In standard SQL, you would have to add customer.name to the GROUP BY clause. In MySQL, the name is redundant.

Still, that just seems... wrong.


Let's say you have a query like this:

SELECT g, v 
FROM t
GROUP BY g;

In this case, for each possible value for g, mysql picks one of the corresponding values of v.

However, which one is chosen, depends on some circumstances.

I read somewhere that for each group of g, the first value of v is kept, in the order how the records were inserted into the table t.

This is quite ugly because the records in a table should be treated as a set where the order of the elements should not matter. This is so "mysql-ish"...

If you want to determine which value for v to keep, you need to apply a subselect for t like this:

SELECT g, v 
FROM (
    SELECT * 
        FROM t 
        ORDER BY g, v DESC
) q
GROUP BY g;

This way you define which order the records of the subquery are processed by the external query, thus you can trust which value of v it will pick for the individual values of g.

However, if you need some WHERE conditions then be very careful. If you add the WHERE condition to the subquery then it will keep the behaviour, it will always return the value you expect:

SELECT g, v 
FROM (
    SELECT * 
        FROM t 
        WHERE g = '737a8783-110c-447e-b4c2-1cbb7c6b72c9' 
        ORDER BY g, v DESC
) q
GROUP BY g;

This is what you expect, the subselect filters and orders the table.
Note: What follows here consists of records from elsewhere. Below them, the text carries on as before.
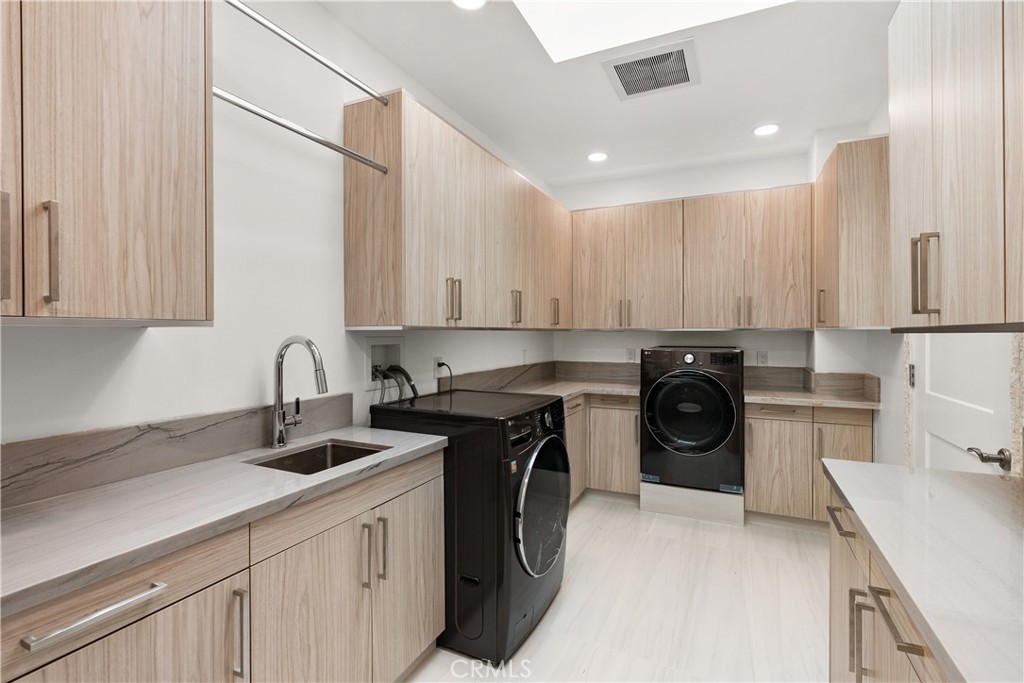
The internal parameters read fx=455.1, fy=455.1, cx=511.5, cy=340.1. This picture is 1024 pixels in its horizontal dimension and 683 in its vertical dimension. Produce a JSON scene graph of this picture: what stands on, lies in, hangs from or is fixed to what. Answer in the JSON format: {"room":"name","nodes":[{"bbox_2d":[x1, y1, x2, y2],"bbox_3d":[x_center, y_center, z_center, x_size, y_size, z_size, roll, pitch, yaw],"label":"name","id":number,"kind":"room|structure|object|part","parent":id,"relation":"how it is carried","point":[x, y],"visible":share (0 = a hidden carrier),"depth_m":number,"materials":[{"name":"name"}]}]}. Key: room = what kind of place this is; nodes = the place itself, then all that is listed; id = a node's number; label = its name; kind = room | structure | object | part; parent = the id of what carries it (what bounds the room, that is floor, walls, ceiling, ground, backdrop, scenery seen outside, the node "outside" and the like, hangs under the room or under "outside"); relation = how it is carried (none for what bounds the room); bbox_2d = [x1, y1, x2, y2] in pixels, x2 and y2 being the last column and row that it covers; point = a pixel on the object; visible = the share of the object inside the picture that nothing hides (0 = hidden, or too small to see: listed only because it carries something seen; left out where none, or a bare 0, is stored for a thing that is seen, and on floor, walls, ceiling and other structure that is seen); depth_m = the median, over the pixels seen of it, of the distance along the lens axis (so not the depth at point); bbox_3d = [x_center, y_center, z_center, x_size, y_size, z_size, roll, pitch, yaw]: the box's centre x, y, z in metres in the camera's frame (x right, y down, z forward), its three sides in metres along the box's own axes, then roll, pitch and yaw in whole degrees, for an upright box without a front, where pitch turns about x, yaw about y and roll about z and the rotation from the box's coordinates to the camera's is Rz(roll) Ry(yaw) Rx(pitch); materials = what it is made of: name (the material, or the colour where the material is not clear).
{"room":"laundry room","nodes":[
{"label":"laundry room","id":0,"kind":"room"},
{"bbox_2d":[0,0,555,458],"bbox_3d":[-0.878,-0.082,1.932,0.123,2.747,5.730,0,0,26],"label":"left wall","id":1,"kind":"structure","parent":0,"point":[151,347],"depth_m":1.72,"materials":[{"name":"white paint"}]},
{"bbox_2d":[0,0,211,324],"bbox_3d":[-1.109,-0.547,0.919,0.355,1.024,0.816,0,0,26],"label":"upper cabinet","id":2,"kind":"object","parent":1,"relation":"attached to","point":[157,164],"visible":1,"depth_m":1.01,"materials":[{"name":"brown wood"}]},
{"bbox_3d":[-1.045,-0.185,0.935,0.030,0.211,0.022,0,0,26],"label":"handle","id":3,"kind":"part","parent":2,"relation":"part of","materials":[{"name":"metal"}]},
{"bbox_3d":[-0.998,-0.183,0.991,0.033,0.213,0.021,0,0,26],"label":"handle","id":4,"kind":"part","parent":2,"relation":"part of","materials":[{"name":"metal"}]},
{"bbox_2d":[0,395,353,507],"bbox_3d":[-1.099,0.325,1.369,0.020,0.134,1.591,0,0,26],"label":"backsplash","id":5,"kind":"structure","parent":1,"relation":"attached to","point":[81,443],"depth_m":1.34,"materials":[{"name":"stone"}]},
{"bbox_2d":[364,337,404,389],"bbox_3d":[-0.669,0.118,2.355,0.120,0.270,0.306,0,0,26],"label":"washer outlet box","id":6,"kind":"object","parent":1,"relation":"in","point":[373,355],"visible":0.66,"depth_m":2.40,"materials":[{"name":"white plastic"}]},
{"bbox_2d":[372,363,418,404],"bbox_3d":[-0.575,0.258,2.304,0.195,0.269,0.229,0,0,26],"label":"water hose","id":7,"kind":"object","parent":6,"relation":"attached to","point":[397,369],"visible":0.7,"depth_m":2.30,"materials":[{"name":"black rubber"}]},
{"bbox_2d":[434,356,443,378],"bbox_3d":[-0.428,0.148,2.673,0.009,0.120,0.073,0,0,26],"label":"wall outlet","id":8,"kind":"object","parent":1,"relation":"attached to","point":[435,367],"visible":0.67,"depth_m":2.65,"materials":[{"name":"white plastic"}]},
{"bbox_2d":[435,360,453,392],"bbox_3d":[-0.387,0.259,2.708,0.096,0.290,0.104,0,0,26],"label":"power cord","id":9,"kind":"object","parent":8,"relation":"attached to","point":[443,363],"visible":0.82,"depth_m":2.69,"materials":[{"name":"black plastic"}]},
{"bbox_2d":[342,90,570,331],"bbox_3d":[-0.128,-0.568,3.010,0.347,1.023,2.246,0,0,26],"label":"upper cabinet","id":10,"kind":"object","parent":1,"relation":"attached to","point":[363,321],"visible":0.97,"depth_m":2.21,"materials":[{"name":"brown wood"}]},
{"bbox_2d":[216,88,393,173],"bbox_3d":[-0.725,-0.729,1.581,0.045,0.042,0.707,0,0,26],"label":"hanging rod","id":11,"kind":"object","parent":10,"relation":"attached to","point":[285,126],"visible":0.91,"depth_m":1.55,"materials":[{"name":"silver metal"}]},
{"bbox_2d":[221,0,391,108],"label":"hanging rod","id":12,"kind":"object","parent":10,"relation":"attached to","point":[317,58],"visible":0.96,"depth_m":1.58,"materials":[{"name":"silver metal"}]},
{"bbox_3d":[-0.296,-0.200,2.291,0.062,0.213,0.053,0,0,26],"label":"handles","id":13,"kind":"part","parent":10,"relation":"part of","materials":[{"name":"silver metal"}]},
{"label":"upper cabinet door","id":14,"kind":"part","parent":10,"relation":"part of","materials":[{"name":"wood"}]},
{"bbox_3d":[0.028,-0.214,2.957,0.058,0.220,0.043,0,0,26],"label":"handle","id":15,"kind":"part","parent":10,"relation":"part of","materials":[{"name":"metal"}]},
{"bbox_3d":[0.323,-0.213,3.488,0.061,0.218,0.043,0,0,26],"label":"handle","id":16,"kind":"part","parent":10,"relation":"part of","materials":[{"name":"metal"}]},
{"bbox_2d":[438,360,554,393],"bbox_3d":[-0.060,0.286,3.508,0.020,0.160,1.878,0,0,26],"label":"backsplash","id":17,"kind":"structure","parent":1,"relation":"attached to","point":[487,375],"depth_m":3.40,"materials":[{"name":"brown stone"}]},
{"bbox_2d":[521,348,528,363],"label":"wall outlet","id":18,"kind":"object","parent":1,"relation":"attached to","point":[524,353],"visible":0.99,"depth_m":3.80,"materials":[{"name":"white plastic"}]},
{"bbox_2d":[304,0,897,190],"bbox_3d":[0.294,-1.478,1.184,2.839,0.106,6.105,0,0,26],"label":"ceiling","id":19,"kind":"structure","parent":0,"point":[596,80],"depth_m":2.51,"materials":[{"name":"white paint"}]},
{"bbox_2d":[451,0,486,10],"bbox_3d":[-0.181,-1.424,1.873,0.177,0.009,0.175,0,0,26],"label":"recessed light","id":20,"kind":"object","parent":19,"relation":"in","point":[467,0],"visible":0.98,"depth_m":1.93,"materials":[{"name":"white"}]},
{"bbox_2d":[587,151,607,162],"bbox_3d":[0.671,-1.444,3.583,0.176,0.009,0.175,0,0,26],"label":"recessed light","id":21,"kind":"object","parent":19,"relation":"in","point":[596,156],"visible":0.99,"depth_m":3.57,"materials":[{"name":"white"}]},
{"bbox_2d":[602,37,699,99],"bbox_3d":[0.741,-1.420,2.415,0.433,0.015,0.426,0,0,26],"label":"ceiling vent","id":22,"kind":"object","parent":19,"relation":"in","point":[628,92],"visible":0.99,"depth_m":2.39,"materials":[{"name":"white metal"}]},
{"bbox_2d":[514,0,789,63],"bbox_3d":[0.578,-1.600,1.546,1.266,0.343,1.082,0,0,26],"label":"skylight","id":23,"kind":"object","parent":19,"relation":"in","point":[590,0],"visible":0.91,"depth_m":2.14,"materials":[{"name":"white"}]},
{"bbox_2d":[752,123,779,136],"bbox_3d":[1.736,-1.438,3.111,0.178,0.009,0.176,0,0,26],"label":"recessed light","id":24,"kind":"object","parent":19,"relation":"in","point":[764,130],"visible":0.99,"depth_m":3.10,"materials":[{"name":"white"}]},
{"bbox_2d":[406,493,829,682],"bbox_3d":[0.321,1.346,1.344,2.803,0.101,5.778,0,0,26],"label":"floor","id":25,"kind":"structure","parent":0,"point":[584,506],"depth_m":2.19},
{"bbox_2d":[1,451,440,682],"bbox_3d":[-0.838,0.866,1.254,0.589,0.869,1.543,0,0,26],"label":"left base cabinet","id":26,"kind":"object","parent":25,"relation":"on","point":[223,598],"visible":0.7,"depth_m":1.18,"materials":[{"name":"wood"}]},
{"bbox_3d":[-0.802,0.530,0.905,0.046,0.022,0.207,0,0,26],"label":"drawer pull","id":27,"kind":"part","parent":26,"relation":"part of","materials":[{"name":"silver metal"}]},
{"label":"drawer","id":28,"kind":"part","parent":26,"relation":"part of","materials":[{"name":"wood"}]},
{"bbox_2d":[0,424,447,617],"bbox_3d":[-0.859,0.414,1.319,0.594,0.035,1.473,0,0,26],"label":"countertop","id":29,"kind":"structure","parent":26,"relation":"on","point":[413,437],"depth_m":1.07,"materials":[{"name":"grey stone"}]},
{"bbox_2d":[269,335,327,448],"bbox_3d":[-0.765,0.185,1.666,0.271,0.407,0.101,0,0,26],"label":"faucet","id":30,"kind":"object","parent":29,"relation":"on","point":[281,355],"visible":0.99,"depth_m":1.67,"materials":[{"name":"silver metal"}]},
{"bbox_2d":[247,439,390,474],"bbox_3d":[-0.668,0.504,1.598,0.368,0.167,0.424,0,0,26],"label":"sink","id":31,"kind":"object","parent":29,"relation":"in","point":[301,458],"visible":0.28,"depth_m":1.77,"materials":[{"name":"silver metal"}]},
{"bbox_3d":[-0.685,0.745,1.146,0.037,0.222,0.018,0,0,26],"label":"vertical pull","id":32,"kind":"part","parent":26,"relation":"part of","materials":[{"name":"silver metal"}]},
{"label":"cabinet door","id":33,"kind":"part","parent":26,"relation":"part of","materials":[{"name":"wood"}]},
{"bbox_2d":[372,388,568,666],"bbox_3d":[-0.162,0.794,2.205,0.737,1.005,0.687,0,0,26],"label":"washing machine","id":34,"kind":"object","parent":25,"relation":"on","point":[556,445],"visible":0.74,"depth_m":1.88,"materials":[{"name":"black metal"}]},
{"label":"control panel","id":35,"kind":"part","parent":34,"relation":"part of","materials":[{"name":"black plastic"}]},
{"bbox_3d":[0.148,0.753,2.111,0.096,0.556,0.561,0,0,26],"label":"dryer door","id":36,"kind":"part","parent":34,"relation":"part of","materials":[{"name":"glass"}]},
{"bbox_2d":[567,392,639,501],"bbox_3d":[0.561,0.840,3.797,0.910,0.860,0.770,0,0,26],"label":"base cabinet","id":37,"kind":"object","parent":25,"relation":"on","point":[634,449],"visible":0.35,"depth_m":3.52,"materials":[{"name":"brown wood"}]},
{"bbox_2d":[505,377,640,403],"bbox_3d":[0.471,0.395,3.583,1.043,0.039,1.480,0,0,26],"label":"countertop","id":38,"kind":"structure","parent":37,"relation":"on","point":[576,391],"depth_m":3.59,"materials":[{"name":"beige stone"}]},
{"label":"cabinet door","id":39,"kind":"part","parent":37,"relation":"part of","materials":[{"name":"brown wood"}]},
{"bbox_2d":[640,482,743,525],"bbox_3d":[1.398,1.178,3.542,0.697,0.196,0.589,0,0,26],"label":"platform","id":40,"kind":"object","parent":25,"relation":"on","point":[706,494],"visible":0.7,"depth_m":3.27,"materials":[{"name":"white"}]},
{"bbox_2d":[639,347,745,498],"bbox_3d":[1.380,0.559,3.483,0.681,0.991,0.699,0,0,26],"label":"washing machine","id":41,"kind":"object","parent":40,"relation":"on","point":[726,435],"visible":0.98,"depth_m":3.19,"materials":[{"name":"black metal"}]},
{"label":"dial","id":42,"kind":"part","parent":41,"relation":"part of","materials":[{"name":"silver metal"}]},
{"bbox_3d":[1.216,0.495,3.124,0.571,0.586,0.138,0,0,26],"label":"washer door","id":43,"kind":"part","parent":41,"relation":"part of","materials":[{"name":"black glass"}]},
{"bbox_2d":[744,400,872,525],"bbox_3d":[2.056,0.845,3.245,0.759,0.859,0.629,0,0,26],"label":"base cabinet","id":44,"kind":"object","parent":25,"relation":"on","point":[754,449],"visible":0.55,"depth_m":3.02,"materials":[{"name":"brown wood"}]},
{"bbox_2d":[744,386,880,409],"bbox_3d":[2.072,0.402,3.247,0.817,0.037,0.639,0,0,26],"label":"countertop","id":45,"kind":"structure","parent":44,"relation":"on","point":[844,401],"depth_m":3.04,"materials":[{"name":"beige stone"}]},
{"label":"cabinet door","id":46,"kind":"part","parent":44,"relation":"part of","materials":[{"name":"brown wood"}]},
{"bbox_2d":[826,479,950,682],"bbox_3d":[0.895,0.879,0.568,0.631,0.864,1.990,0,0,26],"label":"right base cabinet","id":47,"kind":"object","parent":25,"relation":"on","point":[832,586],"visible":0.42,"depth_m":1.07,"materials":[{"name":"wood"}]},
{"bbox_3d":[0.966,0.531,1.344,0.045,0.020,0.115,0,0,26],"label":"bar pull","id":48,"kind":"part","parent":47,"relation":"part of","materials":[{"name":"metal"}]},
{"bbox_3d":[0.861,0.744,1.130,0.036,0.199,0.026,0,0,26],"label":"pull","id":49,"kind":"part","parent":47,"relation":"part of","materials":[{"name":"metal"}]},
{"bbox_3d":[0.759,0.554,0.909,0.046,0.023,0.129,0,0,26],"label":"bar pull","id":50,"kind":"part","parent":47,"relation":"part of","materials":[{"name":"metal"}]},
{"bbox_2d":[822,458,1023,682],"bbox_3d":[0.988,0.420,0.747,0.632,0.036,1.495,0,0,26],"label":"right countertop","id":51,"kind":"structure","parent":47,"relation":"on","point":[898,468],"depth_m":0.86,"materials":[{"name":"stone"}]},
{"bbox_2d":[547,150,831,375],"bbox_3d":[1.508,-0.111,3.952,2.522,2.747,0.124,0,0,26],"label":"back wall","id":52,"kind":"structure","parent":0,"point":[774,184],"depth_m":3.88,"materials":[{"name":"white paint"}]},
{"bbox_2d":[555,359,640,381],"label":"backsplash","id":53,"kind":"structure","parent":52,"relation":"attached to","point":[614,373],"depth_m":4.21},
{"bbox_2d":[625,347,635,361],"bbox_3d":[1.060,0.131,4.059,0.079,0.126,0.013,0,0,26],"label":"wall outlet","id":54,"kind":"object","parent":52,"relation":"attached to","point":[632,353],"visible":0.99,"depth_m":4.06,"materials":[{"name":"white plastic"}]},
{"bbox_2d":[567,183,814,332],"bbox_3d":[1.359,-0.601,3.738,1.877,1.051,0.354,0,0,26],"label":"upper cabinet run","id":55,"kind":"object","parent":52,"relation":"attached to","point":[642,206],"visible":0.99,"depth_m":3.51,"materials":[{"name":"brown wood"}]},
{"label":"upper cabinet door","id":56,"kind":"part","parent":55,"relation":"part of","materials":[{"name":"brown wood"}]},
{"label":"pulls","id":57,"kind":"part","parent":55,"relation":"part of","materials":[{"name":"silver metal"}]},
{"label":"pulls","id":58,"kind":"part","parent":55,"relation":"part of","materials":[{"name":"silver metal"}]},
{"bbox_2d":[756,350,768,365],"bbox_3d":[1.986,0.142,3.611,0.077,0.121,0.009,0,0,26],"label":"wall outlet","id":59,"kind":"object","parent":52,"relation":"attached to","point":[762,357],"visible":0.98,"depth_m":3.61,"materials":[{"name":"white plastic"}]},
{"bbox_2d":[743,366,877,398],"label":"backsplash","id":60,"kind":"structure","parent":52,"relation":"attached to","point":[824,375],"depth_m":3.32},
{"bbox_2d":[803,105,1022,479],"bbox_3d":[1.394,-0.066,0.829,0.138,2.734,5.480,0,0,26],"label":"right wall","id":61,"kind":"structure","parent":0,"point":[898,409],"depth_m":2.62,"materials":[{"name":"white paint"}]},
{"bbox_2d":[813,135,890,328],"bbox_3d":[2.078,-0.577,2.809,0.355,1.047,0.802,0,0,26],"label":"upper cabinet","id":62,"kind":"object","parent":61,"relation":"attached to","point":[852,220],"visible":0.69,"depth_m":2.47,"materials":[{"name":"brown wood"}]},
{"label":"handle","id":63,"kind":"part","parent":62,"relation":"part of","materials":[{"name":"metal"}]},
{"bbox_2d":[888,0,1023,329],"bbox_3d":[1.157,-0.549,0.971,0.346,1.050,1.120,0,0,26],"label":"upper cabinet","id":64,"kind":"object","parent":61,"relation":"attached to","point":[928,136],"visible":1,"depth_m":1.08,"materials":[{"name":"wood"}]},
{"bbox_3d":[1.048,-0.168,1.161,0.048,0.191,0.041,0,0,26],"label":"pulls","id":65,"kind":"part","parent":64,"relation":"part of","materials":[{"name":"metal"}]},
{"bbox_2d":[908,331,1013,475],"bbox_3d":[1.826,0.260,1.897,0.095,1.970,0.820,0,0,26],"label":"door","id":66,"kind":"structure","parent":61,"relation":"in","point":[930,369],"depth_m":1.85,"materials":[{"name":"white paint"}]},
{"bbox_2d":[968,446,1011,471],"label":"door handle","id":67,"kind":"object","parent":66,"relation":"attached to","point":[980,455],"visible":0.98,"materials":[{"name":"metal"}]},
{"bbox_2d":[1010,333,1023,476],"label":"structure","id":68,"kind":"structure","parent":61,"relation":"attached to","point":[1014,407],"depth_m":1.42,"materials":[{"name":"stone"}]}
]}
It keeps the records where g has the given value and the external query returns that g and the first value for v.

However, if you add the same WHERE condition to the outer query then you get a non-deterministic result:

SELECT g, v 
FROM (
    SELECT * 
        FROM t 
        -- WHERE g = '737a8783-110c-447e-b4c2-1cbb7c6b72c9' 
        ORDER BY g, v DESC
) q
WHERE g = '737a8783-110c-447e-b4c2-1cbb7c6b72c9'
GROUP BY g;

Surprisingly, you may get different values for v when executing the same query again and again which is... strange. The expected behaviour is to get all the records in the appropriate order from the subquery, filtering them in the outer query and then picking the same as it picked in the previous example. But it does not.

It picks a value for v seemingly randomly. The same query returned different values for v if I executed more (~20) times but the distribution was not uniform.

If instead of adding an outer WHERE, you specify a HAVING condition like this:

SELECT g, v 
FROM (
    SELECT * 
        FROM t1 
        -- WHERE g = '737a8783-110c-447e-b4c2-1cbb7c6b72c9' 
        ORDER BY g, v DESC
) q
-- WHERE g = '737a8783-110c-447e-b4c2-1cbb7c6b72c9'
GROUP BY g
HAVING g = '737a8783-110c-447e-b4c2-1cbb7c6b72c9';

Then you get a consistent behaviour again.

CONCLUSION: I would suggest not to rely on this technique at all. If you really want/need to then avoid WHERE conditions in the outer query. Use it in the inner query if you can or a HAVING clause in the outer query.

I tested it with this data:

CREATE TABLE t1 (
    v INT,
    g VARCHAR(36)
);

INSERT INTO t1 VALUES (1, '737a8783-110c-447e-b4c2-1cbb7c6b72c9');
INSERT INTO t1 VALUES (2, '737a8783-110c-447e-b4c2-1cbb7c6b72c9');

in mysql 5.6.41.

Maybe it is just a bug that gets/got fixed in newer versions, please give feedback if you have experience with newer versions.